At The Core Of Stability: Stacks vs Slings

Understanding how the mechanics of the human body works can be difficult. At the simplest level, we need to understand how pushing (compression) and pulling (tension) occurs in the body. It’s tempting to think that compression is just the opposite of tension, and as a result, nature has no preference between the two. It’s tempting indeed, but like a lot of common sense notions, when you look a little closer, it is in fact not the case at all.

Compressive structures are often thought of like a stack of building blocks balanced on top of each other, and this is a very common view of how your skeleton works – like a stack of bony levers balanced on top of each other. One interesting property of a stack is that once it becomes unbalanced and starts to topple, the stack becomes even more unbalanced and topples faster. Collapse is the lowest energy state for a stack. The posh term for this is that stacks are unstable.

A compressive stack can be easily destabilised. Once toppling begins, it takes increasing amounts of force even just to slow the arrival of total collapse.


Tensile structures, on the other hand can be thought of like the elastic sling on a slingshot/catapult. One interesting property of a sling is that the only way to unbalance a sling is to extend it. However, this means that the sling pulls back harder, which makes it harder to create further imbalance, and on release, moves the sling back to its balanced position. Unlike a stack, balance is the lowest energy state for a sling. The posh term for this is that slings are stable.

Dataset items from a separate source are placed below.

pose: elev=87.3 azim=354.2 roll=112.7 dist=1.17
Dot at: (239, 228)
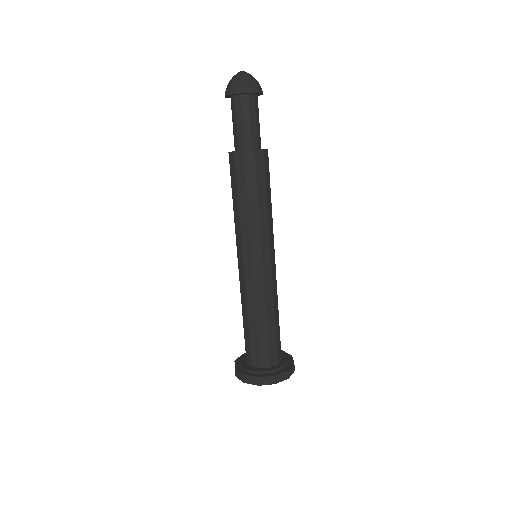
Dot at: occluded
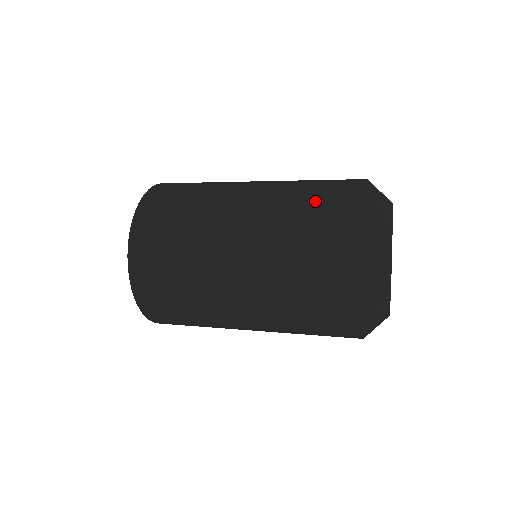
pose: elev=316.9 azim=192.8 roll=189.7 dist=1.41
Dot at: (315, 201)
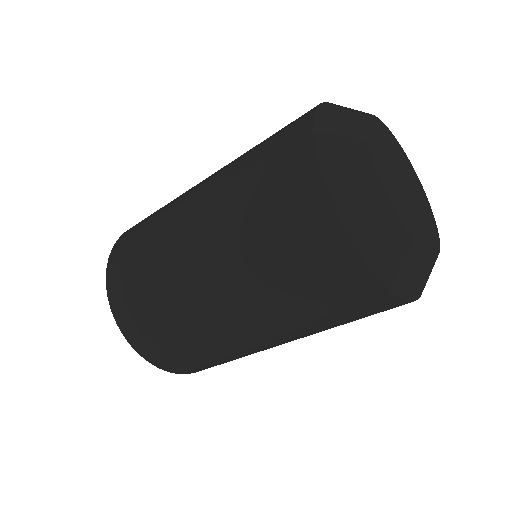
Dot at: occluded
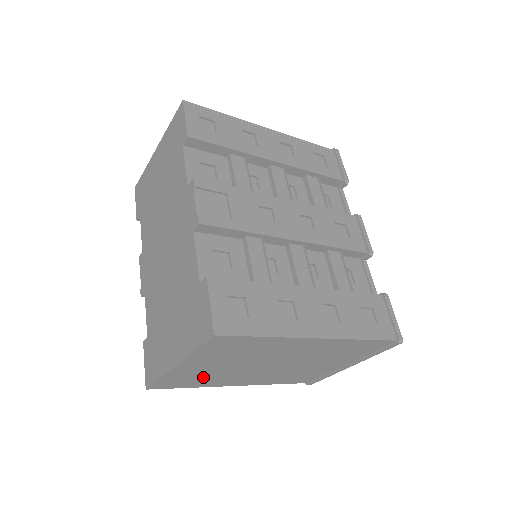
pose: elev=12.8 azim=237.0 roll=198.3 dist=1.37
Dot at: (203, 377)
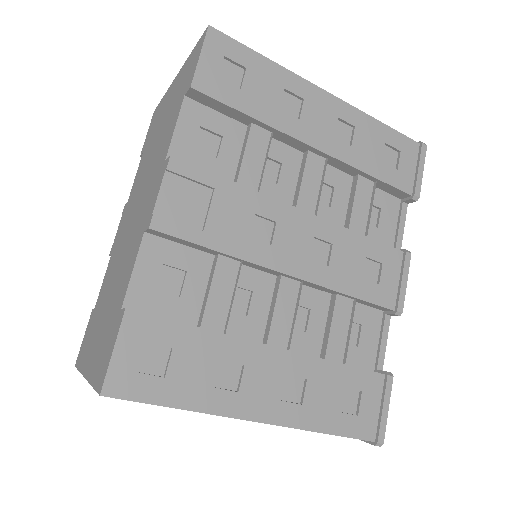
Dot at: occluded
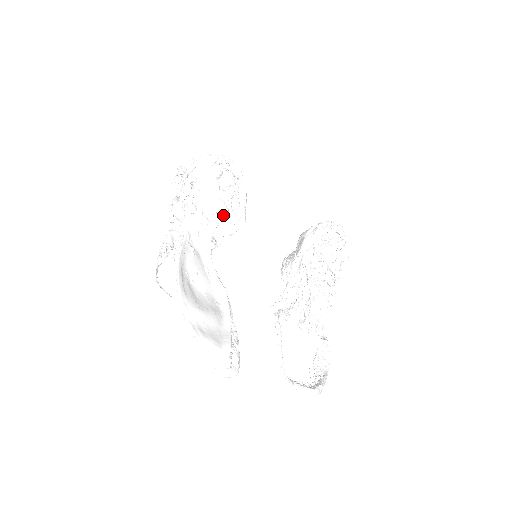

A tensile sling can be taken away from it’s balanced position, but it becomes harder and harder to unbalance it.


How can you find out if your body is using a stacks or slings to maintain its posture? An easy way is to stand still for 10 minutes, with your knees slightly bent. If you are using your leg bones like a stack, then your muscles will have to tense to maintain your posture, and this will increase the more you bend your knees. It will be reasonably obvious after 10 minutes if this is what you are doing (try it – 10 minutes can last a surprisingly long time)! Alternatively, if you engage your connective tissue as a sling around your knee joint, then you can maintain this posture with minimal muscular exertion.

The trick, of course, is to learn how to adjust what is under your skin so that you can engage this sling mechanism. However, as a result, you can make your body incredibly strong and stable by virtue of the material that your body is made from, not how hard you can strain – and the beauty of this is that it is a learned skill. So that means you can do it too.